One drip ev­ery sec­ond adds up to five gal­lons per day! Check your faucets and shower heads for leaks.

While you wait for hot wa­ter, col­lect the run­ning wa­ter and use it to wa­ter plants.

Teach chil­dren to turn off faucets tightly af­ter each use.

When the kids want to cool off, use the sprin­kler in an area where your lawn needs it most.

En­cour­age your school sys­tem and lo­cal gov­ern­ment to de­velop and pro­mote wa­ter con­ser­va­tion among chil­dren and adults.

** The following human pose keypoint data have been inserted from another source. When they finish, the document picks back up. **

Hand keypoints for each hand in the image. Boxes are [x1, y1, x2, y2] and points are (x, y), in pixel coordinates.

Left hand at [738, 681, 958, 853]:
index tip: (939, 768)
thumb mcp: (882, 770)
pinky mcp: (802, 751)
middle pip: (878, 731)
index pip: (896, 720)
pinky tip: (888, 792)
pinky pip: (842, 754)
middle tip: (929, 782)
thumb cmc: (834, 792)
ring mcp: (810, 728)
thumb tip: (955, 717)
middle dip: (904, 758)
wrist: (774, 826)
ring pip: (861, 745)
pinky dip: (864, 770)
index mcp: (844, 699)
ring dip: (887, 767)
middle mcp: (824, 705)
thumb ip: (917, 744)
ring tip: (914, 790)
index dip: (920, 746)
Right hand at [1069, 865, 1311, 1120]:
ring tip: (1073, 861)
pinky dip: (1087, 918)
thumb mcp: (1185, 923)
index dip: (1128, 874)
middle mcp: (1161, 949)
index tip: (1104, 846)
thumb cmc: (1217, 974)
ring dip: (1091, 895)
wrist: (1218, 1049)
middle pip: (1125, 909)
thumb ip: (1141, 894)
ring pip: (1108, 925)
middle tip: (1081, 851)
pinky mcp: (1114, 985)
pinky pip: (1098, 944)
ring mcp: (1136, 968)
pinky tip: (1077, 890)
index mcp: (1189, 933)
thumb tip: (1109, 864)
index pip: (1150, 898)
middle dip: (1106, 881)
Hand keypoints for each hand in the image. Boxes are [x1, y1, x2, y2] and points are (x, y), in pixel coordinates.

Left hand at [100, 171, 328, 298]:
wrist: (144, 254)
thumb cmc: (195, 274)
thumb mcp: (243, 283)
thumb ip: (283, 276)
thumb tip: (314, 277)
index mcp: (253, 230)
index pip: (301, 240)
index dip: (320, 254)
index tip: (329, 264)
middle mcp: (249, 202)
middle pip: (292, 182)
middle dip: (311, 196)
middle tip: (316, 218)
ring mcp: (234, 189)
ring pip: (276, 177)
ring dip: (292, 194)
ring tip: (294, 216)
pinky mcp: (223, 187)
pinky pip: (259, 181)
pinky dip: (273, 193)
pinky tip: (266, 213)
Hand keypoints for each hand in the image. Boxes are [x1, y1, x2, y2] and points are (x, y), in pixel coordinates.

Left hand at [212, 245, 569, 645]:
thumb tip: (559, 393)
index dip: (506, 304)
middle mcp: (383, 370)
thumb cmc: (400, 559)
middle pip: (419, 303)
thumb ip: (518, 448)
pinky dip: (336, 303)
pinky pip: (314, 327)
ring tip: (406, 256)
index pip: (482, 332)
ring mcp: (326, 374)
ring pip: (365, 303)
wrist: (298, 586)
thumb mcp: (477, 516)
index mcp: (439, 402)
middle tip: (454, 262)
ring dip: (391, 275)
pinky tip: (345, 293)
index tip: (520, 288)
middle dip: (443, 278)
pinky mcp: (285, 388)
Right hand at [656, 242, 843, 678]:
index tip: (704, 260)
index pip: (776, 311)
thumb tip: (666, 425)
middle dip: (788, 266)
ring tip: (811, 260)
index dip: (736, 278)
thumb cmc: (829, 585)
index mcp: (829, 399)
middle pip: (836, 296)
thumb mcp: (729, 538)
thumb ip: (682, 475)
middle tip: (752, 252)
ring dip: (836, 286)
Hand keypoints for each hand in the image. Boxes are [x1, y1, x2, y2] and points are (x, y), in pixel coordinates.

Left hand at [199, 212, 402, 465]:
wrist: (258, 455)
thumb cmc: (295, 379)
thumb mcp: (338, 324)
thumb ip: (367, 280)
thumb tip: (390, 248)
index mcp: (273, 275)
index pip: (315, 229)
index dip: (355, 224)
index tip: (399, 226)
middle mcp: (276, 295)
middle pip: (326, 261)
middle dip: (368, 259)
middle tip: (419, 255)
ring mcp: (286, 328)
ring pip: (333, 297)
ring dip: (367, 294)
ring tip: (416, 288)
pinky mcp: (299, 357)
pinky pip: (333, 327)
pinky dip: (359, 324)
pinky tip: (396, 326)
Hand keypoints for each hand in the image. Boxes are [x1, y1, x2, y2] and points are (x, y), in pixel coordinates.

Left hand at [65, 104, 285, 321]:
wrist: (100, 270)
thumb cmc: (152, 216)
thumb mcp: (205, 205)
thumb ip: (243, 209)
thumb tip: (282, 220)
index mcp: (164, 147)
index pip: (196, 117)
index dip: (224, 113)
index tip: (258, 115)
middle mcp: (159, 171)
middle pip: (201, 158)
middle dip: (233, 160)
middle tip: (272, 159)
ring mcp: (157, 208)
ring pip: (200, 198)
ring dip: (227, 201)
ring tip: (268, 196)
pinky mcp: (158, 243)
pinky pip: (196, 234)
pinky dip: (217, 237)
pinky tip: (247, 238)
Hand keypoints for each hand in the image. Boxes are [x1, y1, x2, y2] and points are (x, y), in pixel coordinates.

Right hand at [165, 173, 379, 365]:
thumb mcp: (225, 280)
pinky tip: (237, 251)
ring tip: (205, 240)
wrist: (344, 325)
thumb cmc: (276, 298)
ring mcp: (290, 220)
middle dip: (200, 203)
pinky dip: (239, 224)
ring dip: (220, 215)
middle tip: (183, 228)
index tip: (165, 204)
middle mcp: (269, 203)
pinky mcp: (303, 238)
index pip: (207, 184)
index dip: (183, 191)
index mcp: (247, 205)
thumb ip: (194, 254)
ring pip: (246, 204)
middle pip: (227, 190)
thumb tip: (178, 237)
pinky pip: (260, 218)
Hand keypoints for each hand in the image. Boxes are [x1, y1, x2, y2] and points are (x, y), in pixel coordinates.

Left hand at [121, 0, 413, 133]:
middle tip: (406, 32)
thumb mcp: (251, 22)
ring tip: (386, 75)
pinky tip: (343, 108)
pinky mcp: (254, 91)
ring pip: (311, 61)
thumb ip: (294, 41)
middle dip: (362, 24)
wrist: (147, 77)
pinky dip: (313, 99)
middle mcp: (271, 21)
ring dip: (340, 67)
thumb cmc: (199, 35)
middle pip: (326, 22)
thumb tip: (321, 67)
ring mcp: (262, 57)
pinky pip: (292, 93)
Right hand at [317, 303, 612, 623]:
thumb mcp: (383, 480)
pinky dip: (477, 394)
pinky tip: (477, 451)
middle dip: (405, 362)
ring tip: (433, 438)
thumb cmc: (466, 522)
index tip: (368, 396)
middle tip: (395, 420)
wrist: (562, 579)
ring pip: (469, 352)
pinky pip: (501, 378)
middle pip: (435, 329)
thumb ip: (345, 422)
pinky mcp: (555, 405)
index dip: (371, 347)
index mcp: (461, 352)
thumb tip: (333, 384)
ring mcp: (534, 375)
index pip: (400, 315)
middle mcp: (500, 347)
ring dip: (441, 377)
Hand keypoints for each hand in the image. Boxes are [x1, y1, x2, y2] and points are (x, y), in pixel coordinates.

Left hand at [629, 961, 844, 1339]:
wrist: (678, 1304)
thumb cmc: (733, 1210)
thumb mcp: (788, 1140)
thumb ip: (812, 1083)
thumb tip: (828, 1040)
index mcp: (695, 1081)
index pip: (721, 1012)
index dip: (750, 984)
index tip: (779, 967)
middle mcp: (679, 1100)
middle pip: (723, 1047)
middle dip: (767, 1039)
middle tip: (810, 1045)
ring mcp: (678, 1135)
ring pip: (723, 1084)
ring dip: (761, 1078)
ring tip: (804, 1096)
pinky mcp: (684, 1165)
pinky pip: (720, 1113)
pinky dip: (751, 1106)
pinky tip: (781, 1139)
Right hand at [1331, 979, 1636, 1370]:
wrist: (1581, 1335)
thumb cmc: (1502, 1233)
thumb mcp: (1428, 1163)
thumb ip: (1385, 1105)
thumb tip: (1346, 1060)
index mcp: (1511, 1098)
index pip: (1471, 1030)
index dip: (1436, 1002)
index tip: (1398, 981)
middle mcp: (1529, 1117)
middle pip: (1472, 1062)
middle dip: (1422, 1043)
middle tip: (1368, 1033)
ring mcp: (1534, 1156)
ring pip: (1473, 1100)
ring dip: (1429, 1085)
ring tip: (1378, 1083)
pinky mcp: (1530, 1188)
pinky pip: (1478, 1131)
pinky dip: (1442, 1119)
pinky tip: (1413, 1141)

Play fun games while learn­ing how to save wa­ter!

Mon­i­tor your wa­ter bill for unusu­ally high use. Your bill and wa­ter me­ter are tools that can help you dis­cover leaks.

Learn how to use your wa­ter me­ter to check for leaks.

Re­ward kids for the wa­ter-sav- ing tips they fol­low.

Avoid re­cre­ational wa­ter toys that re­quire a con­stant flow of wa­ter.

Be a leak de­tec­tive! Check all hoses, con­nec­tors, and faucets reg­u­larly for leaks.

We’re more likely to no­tice leaky faucets in­doors, but don’t for­get to check out­door faucets, pipes, and hoses.

At home or while stay­ing in a ho­tel, reuse your tow­els.

Make sug­ges­tions to your em­ployer or school about ways to save wa­ter and money.

Run your washer and dish­washer only when they are full. You can save up to 1,000 gal­lons a month.

See how your wa­ter use stacks up to oth­ers by cal­cu­lat­ing your daily wa­ter use.